Paul and I visited the apiary site on Langney Marsh to see how the bees in the Warre were getting on. We had left them with a queenless but well-provisioned hive sited near them, and a block across the entrance to reduce the amount of policing required as the colony is still very small and could easily succumb to wasps. We also wanted to check the windbreaks to see how they had fared after some stormy conditions.
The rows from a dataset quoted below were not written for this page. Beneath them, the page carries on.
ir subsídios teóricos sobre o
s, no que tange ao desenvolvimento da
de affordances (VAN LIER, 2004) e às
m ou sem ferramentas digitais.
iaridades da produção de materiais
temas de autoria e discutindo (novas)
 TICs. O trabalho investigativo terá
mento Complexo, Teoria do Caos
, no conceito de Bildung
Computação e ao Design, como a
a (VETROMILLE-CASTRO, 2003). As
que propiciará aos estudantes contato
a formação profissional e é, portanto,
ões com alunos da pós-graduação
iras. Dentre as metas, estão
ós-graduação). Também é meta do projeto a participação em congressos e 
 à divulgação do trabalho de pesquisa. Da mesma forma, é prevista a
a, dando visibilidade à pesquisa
We were very pleased to see, on looking through the inspection windows, that the bees had increased in number and the queenless National had been completely emptied – we will take this back and remove the beeswax so it can be rendered down before the wax moths get to it. There were numerous wasps but the small entrance of the Warre was preventing any from getting in to the bees and there were 4-6 workers fanning pheromone and seeing off any intruders.
Although the number and size of the combs hadn’t increased much, there were more bees and most of the returning foragers were loaded with pollen of various hues – in particular a luminous pale yellow and deep orange. The bees had consumed all the honeycomb we had put in the top box so we decided to leave it in there for them to reuse:
Forage plants seem quite limited on the Marsh itself but there are a good range of native trees on the perimeter edge which will provide pollen and nectar in the spring and summer. The thistle and bramble flowers have largely gone over and apart from some elecampane there was not much to be seen. The bees must be working the flowers in the gardens of the surrounding town as they were heading over there rather than against the prevailing wind towards the sea.
There are quite a few small native trees in the Apiary enclosure and we also saw two of these fabulous wasp spiders:
We are hoping to organise a Bioblitz with Sussex Wildlife Trust for the Marsh once term starts and the children can be involved.